§ WHAT TO DO
For each of the following statements, say yes or no to whether it agrees with the SynthCall infrastructure text, and quote the words of the text that decide it: 1. The infrastructure has three main modular components. 2. Function descriptions are provided by a data scientist. 3. Ollama runs the models because it is an on-premises solution.

Infrastructure
Overview
SynthCall integrates data generation with function calling, addressing limitations and challenges from which current large language models suffer. The infrastructure comprises three main modular components: data generation, data evaluation, and model fine-tuning (with SageMaker).
Data Generation
The data generation pipeline has four key steps: function creation, model execution, response structuring, and prompt iteration.
-
Function Creation and Documentation: Function descriptions are provided by an application engineer and include clear docstrings and typing hints. These descriptions serve as the foundation of the pipeline and act as prompts to help guide the generation process.
-
On-Premises Model Running: Since safeguarding customer data is a priority, Ollama is utilized for running the models as it is an on-premises solution. This approach avoids sending any potentially sensitive information to external servers, maintaining a high level of data privacy and control.

Image and question entries:

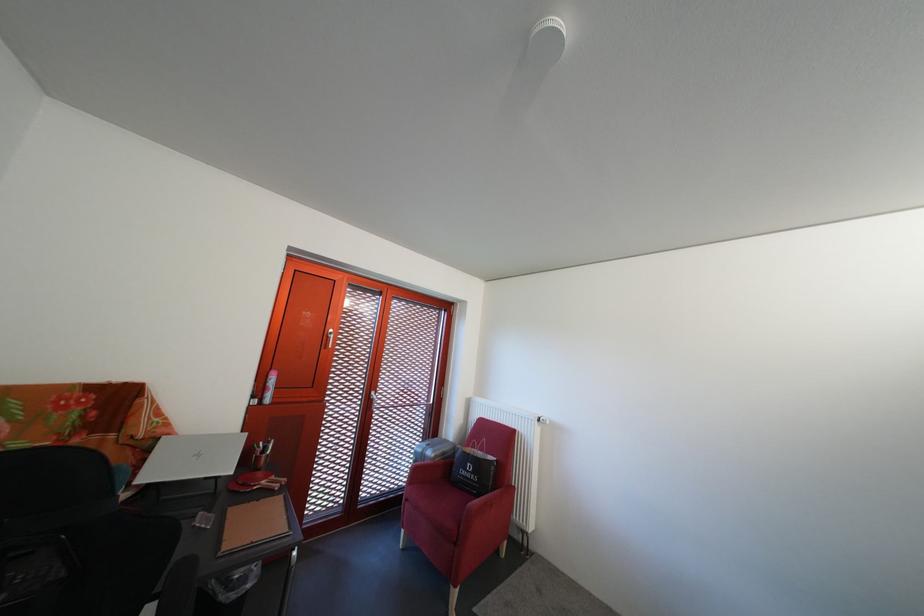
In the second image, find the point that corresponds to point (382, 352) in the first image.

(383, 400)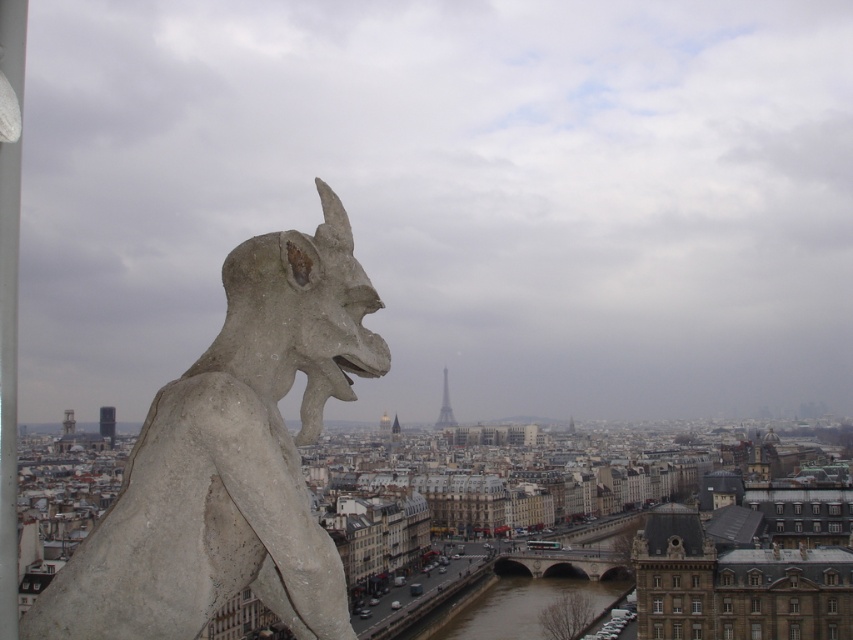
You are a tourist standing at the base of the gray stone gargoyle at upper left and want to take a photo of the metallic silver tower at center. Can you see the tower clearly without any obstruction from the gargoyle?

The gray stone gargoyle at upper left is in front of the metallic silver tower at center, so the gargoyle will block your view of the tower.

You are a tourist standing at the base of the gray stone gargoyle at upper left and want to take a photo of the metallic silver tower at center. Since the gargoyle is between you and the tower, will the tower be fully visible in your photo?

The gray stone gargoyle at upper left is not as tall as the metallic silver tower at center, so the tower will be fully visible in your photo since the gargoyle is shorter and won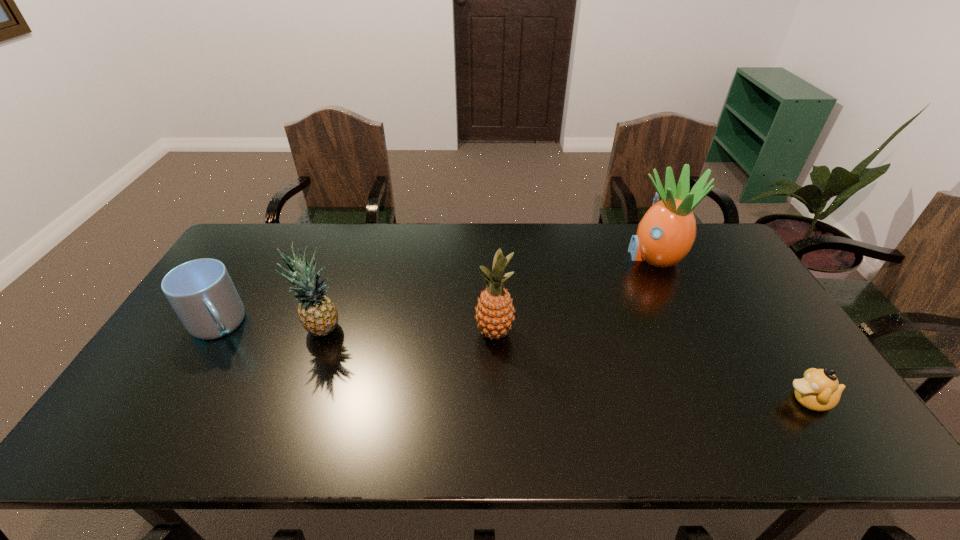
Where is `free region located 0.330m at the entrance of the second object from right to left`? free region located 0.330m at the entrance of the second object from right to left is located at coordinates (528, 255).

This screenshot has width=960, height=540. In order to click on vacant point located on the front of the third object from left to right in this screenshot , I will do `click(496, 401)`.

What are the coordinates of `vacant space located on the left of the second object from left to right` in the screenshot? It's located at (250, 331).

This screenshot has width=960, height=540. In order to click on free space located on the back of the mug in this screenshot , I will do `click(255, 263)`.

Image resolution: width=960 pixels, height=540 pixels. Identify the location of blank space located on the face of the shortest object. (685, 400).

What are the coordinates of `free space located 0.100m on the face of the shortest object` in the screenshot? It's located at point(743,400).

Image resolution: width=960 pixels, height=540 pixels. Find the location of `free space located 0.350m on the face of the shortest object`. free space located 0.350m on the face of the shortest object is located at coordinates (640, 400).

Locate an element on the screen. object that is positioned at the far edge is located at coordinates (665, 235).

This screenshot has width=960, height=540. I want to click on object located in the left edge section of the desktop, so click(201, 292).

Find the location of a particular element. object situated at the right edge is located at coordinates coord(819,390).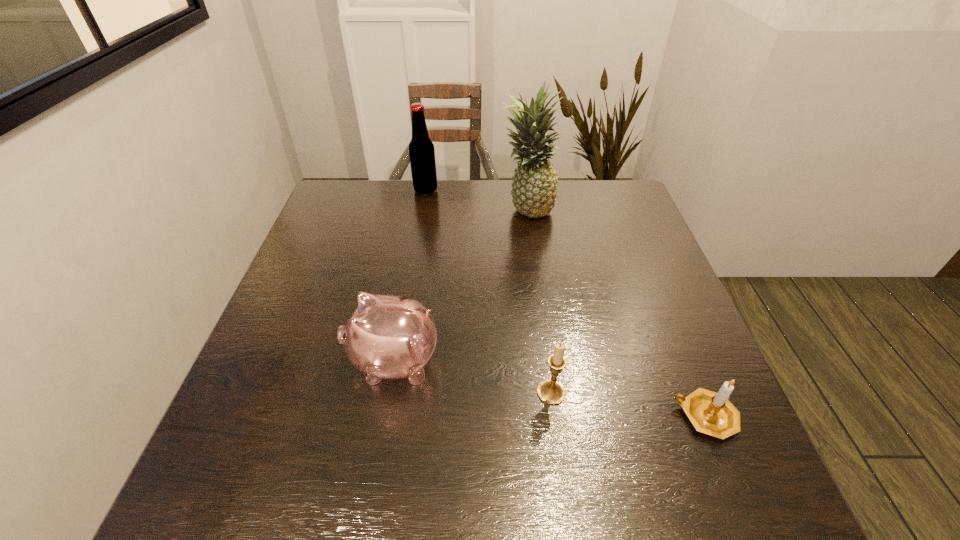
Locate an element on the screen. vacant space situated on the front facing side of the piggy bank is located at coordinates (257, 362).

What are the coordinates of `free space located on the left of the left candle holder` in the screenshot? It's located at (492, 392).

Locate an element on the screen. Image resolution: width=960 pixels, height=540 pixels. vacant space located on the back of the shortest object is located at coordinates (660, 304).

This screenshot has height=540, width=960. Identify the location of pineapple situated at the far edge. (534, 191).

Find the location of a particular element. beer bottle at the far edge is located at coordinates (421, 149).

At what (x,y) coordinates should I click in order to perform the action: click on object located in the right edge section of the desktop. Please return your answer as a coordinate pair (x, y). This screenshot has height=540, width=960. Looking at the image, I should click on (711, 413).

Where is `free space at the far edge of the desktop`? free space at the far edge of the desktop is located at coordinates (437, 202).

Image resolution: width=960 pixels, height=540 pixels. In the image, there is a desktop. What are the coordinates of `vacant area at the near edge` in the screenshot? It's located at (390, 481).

§ EXERCISE RESULT
1. Yes: "The infrastructure comprises three main modular components: data generation, data evaluation, and model fine-tuning (with SageMaker)."
2. No: "Function descriptions are provided by an application engineer and include clear docstrings and typing hints."
3. Yes: "Ollama is utilized for running the models as it is an on-premises solution."